Et bien, nous serons reçus tous les 6 soit un succès de
100% rare à l'époque.
Pour l'anné suivante, il n'y a pas de second bac à Thouars.
Il faut aller au lycée de Niort à 80 km, le chef lieu
du département ou bien à Poitiers, le siège du
rectorat de la région académique, au prestigieux Lycée
Henri 4.
3 des 6 de notre classe se retrouvent à Poitiers. Il y a Nicole
S. logée dans l'internat du lycée de filles. Il y a Guy
R. mon ami et moi internes au lycée Henri 4.
Nous sommes près de 45 dans la classe Math Elem. dont une quinzaine
d'internes.
Pendant des années, mon père m'avait menacé de
me "mettre interne" pour me punir de ma soit disante mauvaise
conduite.
Ca y est, je suis interne par nécessité et je n'ai jamais
été aussi heureux, n'ayant plus la pesante et dictatoriale
emprise paternelle. La liberté. Chouette.
Un week end sur deux, nous rentrons en train dans nos familles avec
un changement à Parthenay.
C'est surtout pour moi l'occasion de retrouver ma grande chérie
J. Nous sommes très amoureux l'un de l'autre.
Une histoire cocasse. Un jour de départ, nous croyons reconnaître
sur le quai de la gare de Parthenay notre prof de Philo. Dans la pénombre,
on n'est pas sûr de l'identifier vraiment. Qu'est ce qu'il ferait
dans les Deux Sèvres, lui qui officie dans la Vienne?
C'est un prof. sans doute très calé mais très académique
et vraiment très barbant. Son nom, Mr Pucelle, alimente beaucoup
nos mauvaises plaisanteries de potache.
Pour s'assurer qu'il s'agit bien de lui, on ne trouve rien de plus stupide
que de l'interpeler, courageusement de loin, tout en essayant de nous
cacher derrière un poteau.
"Pucelle! Pucelle!"
Nous aura-t-il vu?
Qu'est-ce qu'on attend?
Qu'il vienne vers nous pour nous sauter au cou?
Heureusement, rien ne se passe.
Fin de cette stupide histoire.
Nous approchons maintenant de la Pentecote.
Une sale histoire, sans doute la pire de ma jeune vie d'alors, va m'arriver.
Parmi nos profs, il y a Mr Valensi qui nous enseigne les Sciences Nat.
Il n'est pas grand en taille et possède peu d'autorité
face à notre meute de garçons.

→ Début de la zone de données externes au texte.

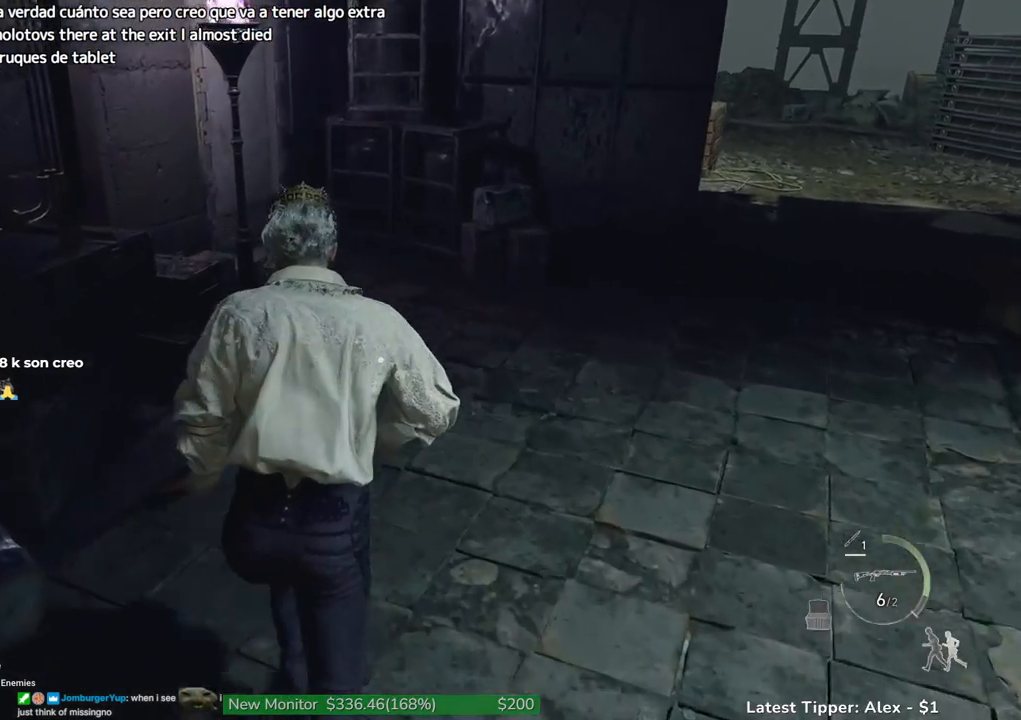
{"keys": ["w"], "mouse": [], "events": []}
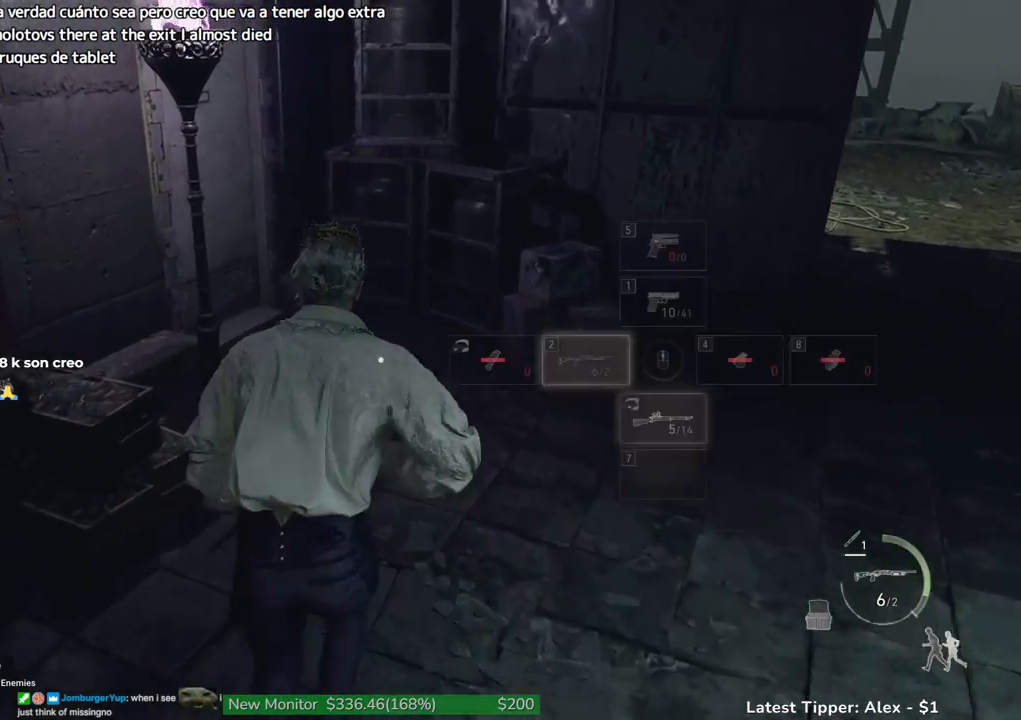
{"keys": ["w"], "mouse": [], "events": []}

Souvent il y a un grand
brouhaha dans la classe. Ca devient même insupportable pour tout
le monde.
Le dit Valensi a inventé une pratique pour assurer ce qu'il pense
être un minimum d'autorité. Il arrête de parler.
Il regarde fixement la classe. Il
recherche le responsable du chahut (un peu n'importe lequel). Il l'interpelle.
Pan, 3 heures de colle. Ca semble tomber du ciel. Une punition divine.
Le calme revient instantanément.
Et bien en ce mois de mai, un incident de ce genre se produit qui va
avoir des conséquences incalculables pour moi.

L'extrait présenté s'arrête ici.